**Kaynaktan Alıntı:**
-.-.-
1851 Londra fuarını detaylı bir biçimde inceleyen, 1852 yılında Nash Joseph, Haghe Louis ve Roberts David tarafından yazılan Dickinsons' Comprehensive Pictures Of The Great Exhibition of 1851 kitabı, içeriği ve görselleri ile dünya fuarlarının temsildeki yerini vurgular niteliktedir. Kitapta, Türkiye’nin sergisi ile ilgili notlar ve görseller bulunmaktadır. Nash ve diğerleri (1852), kitapta “Batı”nın gözünden, Türklerin davranış ve geleneklerinin onlarla olan farklılıklarından, kıyafetlerinden, eğitime olan yaklaşımlarından ve sergideki ürünlerinden şu şekilde bahsetmektedirler:

“Türklerin tavırları ve gelenekleri bizimkilerle o kadar zıttır ki, serginin kuzey doğu kısmında bulunan ve bab-ı ali’nin buyruğu üzerine oluşturulan sergideki oldukça değişik katkıları, çok sayıda ziyaretçi tarafından ilgi ve merak ile incelenmiştir... Türklerin göreneklerinin bizimkilerle olan farkları değişik şekillerde örneklenebilir. Bizim çabuk davranmak için planlanmış kısa ve kapalı kıyafetlerimiz, onların gözünde itibar ve tevazu istemektedirler. Onların kadınlarının milli kıyafeti sarık haricinde gevşek ve dökümlüdür ve erkeklerinkinden çok az farklıdır. Sarığın rengi ve biçimi insanların rütbelerini ve devlet memurlarının işlevlerini ayırt etme görevini görmektedir... Son zamanlarda, Constantinople’da diğer Avrupa ülkelerinin kıyafet ve tavırlarını taklit etmek moda haline gelmiştir... Türk kadını genel olarak fazlaca cahildir çünkü kızlar için eğitim gerekli görülmemektedir. Erkekler öğrenmeyi tamamen ihmal etmese de genel olarak cahil kabul edilmelidirler. Bu cehalet

(29)

karakterleri üzerinde büyük bir etkiye sahiptir: fazlaca kibirli ve zevk düşkünüdürler... Eskizde görüldüğü şekilde Türklerin tavır ve karakteri, Osmanlı İmparatorluğu’nun sergiye olan katkılarını inceleyenler tarafından göz önünde bulundurulmalıdır...” (Nash ve diğerleri, 1852, s.105) (Şekil 4 ve 5)
-.-.-
**Verilen Bilgiler:**
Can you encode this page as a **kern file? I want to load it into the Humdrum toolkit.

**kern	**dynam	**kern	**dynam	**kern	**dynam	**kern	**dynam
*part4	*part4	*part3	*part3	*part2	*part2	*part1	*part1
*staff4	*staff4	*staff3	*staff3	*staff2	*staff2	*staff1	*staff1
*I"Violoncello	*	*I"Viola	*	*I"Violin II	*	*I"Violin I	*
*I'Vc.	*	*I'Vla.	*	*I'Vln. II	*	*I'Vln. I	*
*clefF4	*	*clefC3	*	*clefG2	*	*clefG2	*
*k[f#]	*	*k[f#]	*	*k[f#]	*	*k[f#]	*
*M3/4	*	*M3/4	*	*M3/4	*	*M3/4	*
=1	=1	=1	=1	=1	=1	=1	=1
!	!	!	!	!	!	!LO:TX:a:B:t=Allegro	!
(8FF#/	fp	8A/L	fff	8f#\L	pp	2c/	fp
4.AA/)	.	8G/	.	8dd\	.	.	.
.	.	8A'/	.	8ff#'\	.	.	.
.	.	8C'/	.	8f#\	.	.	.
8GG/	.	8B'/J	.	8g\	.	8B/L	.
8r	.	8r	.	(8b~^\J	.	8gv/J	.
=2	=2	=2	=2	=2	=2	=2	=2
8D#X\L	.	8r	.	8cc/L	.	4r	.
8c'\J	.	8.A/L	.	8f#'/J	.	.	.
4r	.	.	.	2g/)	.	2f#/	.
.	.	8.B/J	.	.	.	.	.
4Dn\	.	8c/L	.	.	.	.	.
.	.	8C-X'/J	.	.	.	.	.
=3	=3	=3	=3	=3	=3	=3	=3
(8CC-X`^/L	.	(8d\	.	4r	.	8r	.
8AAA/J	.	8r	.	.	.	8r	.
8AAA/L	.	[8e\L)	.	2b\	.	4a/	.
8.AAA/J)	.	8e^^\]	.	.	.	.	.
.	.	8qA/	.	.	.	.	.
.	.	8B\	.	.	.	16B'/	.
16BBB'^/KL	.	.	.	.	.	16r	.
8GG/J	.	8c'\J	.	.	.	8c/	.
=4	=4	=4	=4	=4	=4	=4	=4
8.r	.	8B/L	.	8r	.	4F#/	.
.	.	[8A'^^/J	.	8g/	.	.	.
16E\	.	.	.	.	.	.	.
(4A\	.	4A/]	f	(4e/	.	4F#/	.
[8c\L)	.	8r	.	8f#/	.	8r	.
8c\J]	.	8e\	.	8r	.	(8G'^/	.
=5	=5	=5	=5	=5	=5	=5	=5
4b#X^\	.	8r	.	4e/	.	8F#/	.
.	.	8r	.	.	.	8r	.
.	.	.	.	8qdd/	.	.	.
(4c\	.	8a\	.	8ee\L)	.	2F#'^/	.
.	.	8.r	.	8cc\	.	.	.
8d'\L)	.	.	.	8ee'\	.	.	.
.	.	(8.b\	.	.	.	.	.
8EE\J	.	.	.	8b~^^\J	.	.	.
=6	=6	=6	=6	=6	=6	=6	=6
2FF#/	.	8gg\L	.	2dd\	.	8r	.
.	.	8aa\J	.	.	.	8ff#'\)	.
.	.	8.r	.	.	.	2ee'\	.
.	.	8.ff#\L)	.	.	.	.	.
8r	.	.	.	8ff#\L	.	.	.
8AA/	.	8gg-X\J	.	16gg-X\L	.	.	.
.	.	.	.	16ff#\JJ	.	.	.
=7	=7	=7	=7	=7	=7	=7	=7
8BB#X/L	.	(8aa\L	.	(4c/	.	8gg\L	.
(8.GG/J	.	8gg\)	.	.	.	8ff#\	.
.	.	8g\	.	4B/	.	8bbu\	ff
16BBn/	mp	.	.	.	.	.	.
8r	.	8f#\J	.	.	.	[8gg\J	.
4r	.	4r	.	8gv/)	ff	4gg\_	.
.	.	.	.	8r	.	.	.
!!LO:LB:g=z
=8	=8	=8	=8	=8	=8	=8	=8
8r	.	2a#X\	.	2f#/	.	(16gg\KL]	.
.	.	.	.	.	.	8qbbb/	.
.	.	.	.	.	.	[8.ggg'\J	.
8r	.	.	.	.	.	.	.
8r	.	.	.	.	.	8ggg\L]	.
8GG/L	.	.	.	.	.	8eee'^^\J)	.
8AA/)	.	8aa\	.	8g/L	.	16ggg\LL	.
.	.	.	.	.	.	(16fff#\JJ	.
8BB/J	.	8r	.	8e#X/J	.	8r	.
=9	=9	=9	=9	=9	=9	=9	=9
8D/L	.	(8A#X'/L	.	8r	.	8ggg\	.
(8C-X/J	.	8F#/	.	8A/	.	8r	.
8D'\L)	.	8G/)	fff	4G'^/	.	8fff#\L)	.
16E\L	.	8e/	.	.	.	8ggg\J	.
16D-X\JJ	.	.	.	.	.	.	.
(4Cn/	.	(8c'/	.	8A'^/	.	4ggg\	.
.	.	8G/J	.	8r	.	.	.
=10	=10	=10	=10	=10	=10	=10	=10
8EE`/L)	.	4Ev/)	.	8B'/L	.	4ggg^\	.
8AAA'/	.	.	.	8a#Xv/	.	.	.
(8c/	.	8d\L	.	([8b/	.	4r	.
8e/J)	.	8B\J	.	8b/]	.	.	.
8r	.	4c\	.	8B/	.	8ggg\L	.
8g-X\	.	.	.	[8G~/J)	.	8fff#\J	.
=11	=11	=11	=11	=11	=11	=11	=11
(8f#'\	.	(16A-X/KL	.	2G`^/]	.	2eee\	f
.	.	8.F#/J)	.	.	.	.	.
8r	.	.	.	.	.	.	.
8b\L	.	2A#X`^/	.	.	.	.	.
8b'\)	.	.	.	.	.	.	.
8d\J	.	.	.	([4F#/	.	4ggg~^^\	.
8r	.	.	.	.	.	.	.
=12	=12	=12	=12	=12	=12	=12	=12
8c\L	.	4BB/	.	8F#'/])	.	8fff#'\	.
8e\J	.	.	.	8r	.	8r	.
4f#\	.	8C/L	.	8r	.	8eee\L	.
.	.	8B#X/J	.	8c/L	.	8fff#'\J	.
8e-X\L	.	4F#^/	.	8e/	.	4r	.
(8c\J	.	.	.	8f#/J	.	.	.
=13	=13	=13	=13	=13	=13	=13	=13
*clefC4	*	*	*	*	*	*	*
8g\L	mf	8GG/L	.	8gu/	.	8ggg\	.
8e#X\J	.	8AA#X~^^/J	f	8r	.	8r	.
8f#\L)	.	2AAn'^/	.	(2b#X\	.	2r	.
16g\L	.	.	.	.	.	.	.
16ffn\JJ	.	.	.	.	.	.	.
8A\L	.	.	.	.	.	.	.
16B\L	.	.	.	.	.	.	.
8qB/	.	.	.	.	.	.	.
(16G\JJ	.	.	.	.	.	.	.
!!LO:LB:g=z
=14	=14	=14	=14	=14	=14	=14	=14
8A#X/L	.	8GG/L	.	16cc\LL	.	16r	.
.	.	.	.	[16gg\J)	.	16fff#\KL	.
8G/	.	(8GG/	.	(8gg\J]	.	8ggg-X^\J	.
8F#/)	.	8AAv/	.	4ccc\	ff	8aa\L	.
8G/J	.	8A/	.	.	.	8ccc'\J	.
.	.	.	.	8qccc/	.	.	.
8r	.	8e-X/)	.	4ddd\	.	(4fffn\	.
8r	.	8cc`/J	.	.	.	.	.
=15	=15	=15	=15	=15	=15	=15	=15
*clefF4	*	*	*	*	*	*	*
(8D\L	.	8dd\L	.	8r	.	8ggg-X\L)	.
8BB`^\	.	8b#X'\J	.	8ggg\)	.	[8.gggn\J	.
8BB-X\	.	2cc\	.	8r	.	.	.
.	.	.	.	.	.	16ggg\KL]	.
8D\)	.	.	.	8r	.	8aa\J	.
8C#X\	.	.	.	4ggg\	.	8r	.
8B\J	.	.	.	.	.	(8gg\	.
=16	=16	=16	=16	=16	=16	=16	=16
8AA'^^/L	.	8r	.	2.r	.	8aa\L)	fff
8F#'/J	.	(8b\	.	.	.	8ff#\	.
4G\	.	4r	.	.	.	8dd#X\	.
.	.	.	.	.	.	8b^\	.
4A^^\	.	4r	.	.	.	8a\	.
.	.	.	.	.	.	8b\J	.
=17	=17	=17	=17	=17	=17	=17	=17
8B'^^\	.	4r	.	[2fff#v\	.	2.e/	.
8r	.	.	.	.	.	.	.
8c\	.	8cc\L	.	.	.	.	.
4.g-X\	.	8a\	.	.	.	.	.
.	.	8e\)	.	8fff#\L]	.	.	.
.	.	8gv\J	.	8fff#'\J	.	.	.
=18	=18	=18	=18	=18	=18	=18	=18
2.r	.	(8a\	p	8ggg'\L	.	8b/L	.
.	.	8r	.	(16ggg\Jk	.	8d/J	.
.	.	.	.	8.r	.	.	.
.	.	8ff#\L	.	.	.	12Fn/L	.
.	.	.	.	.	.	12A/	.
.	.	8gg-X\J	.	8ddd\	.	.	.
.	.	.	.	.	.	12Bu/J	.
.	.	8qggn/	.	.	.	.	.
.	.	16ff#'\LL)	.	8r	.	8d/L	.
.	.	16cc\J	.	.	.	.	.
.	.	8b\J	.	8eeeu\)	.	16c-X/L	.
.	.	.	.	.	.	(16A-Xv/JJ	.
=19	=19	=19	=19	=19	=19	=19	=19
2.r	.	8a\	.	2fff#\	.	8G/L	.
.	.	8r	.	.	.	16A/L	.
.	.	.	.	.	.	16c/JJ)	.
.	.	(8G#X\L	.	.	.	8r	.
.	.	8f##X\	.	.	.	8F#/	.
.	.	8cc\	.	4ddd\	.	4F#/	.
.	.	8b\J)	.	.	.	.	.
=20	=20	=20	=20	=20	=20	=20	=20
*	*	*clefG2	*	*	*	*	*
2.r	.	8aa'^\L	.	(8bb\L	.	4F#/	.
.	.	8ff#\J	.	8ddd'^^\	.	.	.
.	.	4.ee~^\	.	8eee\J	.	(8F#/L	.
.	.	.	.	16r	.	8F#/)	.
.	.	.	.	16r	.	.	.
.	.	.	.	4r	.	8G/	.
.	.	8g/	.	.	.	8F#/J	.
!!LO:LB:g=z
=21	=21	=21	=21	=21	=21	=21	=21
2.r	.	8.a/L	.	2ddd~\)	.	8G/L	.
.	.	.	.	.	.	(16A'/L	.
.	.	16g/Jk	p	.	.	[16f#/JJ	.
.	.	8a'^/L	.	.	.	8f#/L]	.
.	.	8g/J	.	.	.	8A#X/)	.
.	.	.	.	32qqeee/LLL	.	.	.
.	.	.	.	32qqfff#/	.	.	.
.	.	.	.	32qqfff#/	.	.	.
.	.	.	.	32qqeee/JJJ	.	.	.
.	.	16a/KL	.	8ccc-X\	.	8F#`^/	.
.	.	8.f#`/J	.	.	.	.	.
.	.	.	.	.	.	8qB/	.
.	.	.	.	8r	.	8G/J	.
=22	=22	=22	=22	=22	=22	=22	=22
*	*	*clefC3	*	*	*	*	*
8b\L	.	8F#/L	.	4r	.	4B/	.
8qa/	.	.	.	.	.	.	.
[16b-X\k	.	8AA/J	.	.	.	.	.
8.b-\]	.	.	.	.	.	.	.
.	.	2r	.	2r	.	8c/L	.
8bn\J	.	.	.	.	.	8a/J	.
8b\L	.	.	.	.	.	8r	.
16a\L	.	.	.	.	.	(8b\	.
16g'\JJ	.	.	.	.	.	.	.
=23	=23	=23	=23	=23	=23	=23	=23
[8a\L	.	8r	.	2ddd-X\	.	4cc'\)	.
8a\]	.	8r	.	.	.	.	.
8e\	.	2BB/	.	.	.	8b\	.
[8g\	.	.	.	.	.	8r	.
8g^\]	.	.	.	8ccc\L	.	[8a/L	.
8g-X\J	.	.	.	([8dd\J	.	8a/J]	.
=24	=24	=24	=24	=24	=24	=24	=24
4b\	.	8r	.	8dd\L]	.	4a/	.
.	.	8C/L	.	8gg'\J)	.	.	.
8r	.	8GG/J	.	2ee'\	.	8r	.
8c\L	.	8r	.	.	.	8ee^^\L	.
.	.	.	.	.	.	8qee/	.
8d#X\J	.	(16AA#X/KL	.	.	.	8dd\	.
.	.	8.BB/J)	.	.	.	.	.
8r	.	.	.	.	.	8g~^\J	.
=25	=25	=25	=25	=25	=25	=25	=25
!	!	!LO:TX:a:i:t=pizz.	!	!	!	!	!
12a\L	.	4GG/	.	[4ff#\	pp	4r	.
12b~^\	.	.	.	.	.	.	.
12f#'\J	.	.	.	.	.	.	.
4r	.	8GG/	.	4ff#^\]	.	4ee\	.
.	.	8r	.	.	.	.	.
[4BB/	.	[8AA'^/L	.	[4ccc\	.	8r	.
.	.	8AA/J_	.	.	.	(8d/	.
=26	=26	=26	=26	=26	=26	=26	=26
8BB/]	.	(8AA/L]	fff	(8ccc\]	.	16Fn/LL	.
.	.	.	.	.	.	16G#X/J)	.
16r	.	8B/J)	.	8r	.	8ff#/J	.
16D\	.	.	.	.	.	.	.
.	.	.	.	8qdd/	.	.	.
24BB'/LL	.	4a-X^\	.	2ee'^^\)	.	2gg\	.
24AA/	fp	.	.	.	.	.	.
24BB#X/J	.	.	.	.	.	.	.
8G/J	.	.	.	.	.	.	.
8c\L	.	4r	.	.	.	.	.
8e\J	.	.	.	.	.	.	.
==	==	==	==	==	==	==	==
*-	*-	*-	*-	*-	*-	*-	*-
-.-.-
**Yapılacaklar:**
(1) 1851 Londra fuarı metnine göre sarığın rengi ve biçimi hangi işlevi görmektedir?
(2) Lütfen 1851 Londra fuarı metnini kaldığı yerden sürdürün.
Verilen materyalin 1851 Londra fuarı metniyle bir ilgisi yoktur.

**Alıştırma Yanıtları:**
(1) İnsanların rütbelerini ve devlet memurlarının işlevlerini ayırt etmeye yarar.

(2)
“Turkish manners and customs are so completely opposite to our own, that the bay at the North East Angle of the Exhibition, where the collection formed by order of the Sublime Porte was displayed, attracted large numbers of the visitors, who inspected the highly interesting contributions with great interest and curiosity…We have stated that Turkish usages differ very much from our own, and this is exemplified in various ways. Our close and short dresses, calculated for promptitude of action, appear in their eyes to be wanting both in dignity and modesty. Their national dress is loose and flowing: that of the women, with the exception of the turban, differing but slightly from that of the men. The shape and colour of the turban serves to distinguish the different orders and ranks of the people and the functions of public officers…Latterly, it has become fashionable at Constantinople to imitate the dress and manners of other European nations…The Turkish women are in general excessively ignorant, for education is not considered necessary for a girl; and even the men, though they do not universally neglect learning, must be regarded as an illiterate people. This ignorance has a very great effect on their character and dispositions, in which two great faults are always to be traced: they are excessively proud and excessively sensual…The above sketch of Turkish manners and character, which must be taken into consideration by those who examine the contributions which were made by the Ottoman Empire to the Exhibition…” (Nash ve diğerleri, 1852, s.105)

Şekil 4 - 1851 Londra Fuarındaki Türkiye Sergisi Kaynak: Nash, J. ve Diğerleri. (1852). Dickinsons' comprehensive pictures of the Great Exhibition of 1851, Online: https://archive.org/details/Dickinsonscompr1

(30)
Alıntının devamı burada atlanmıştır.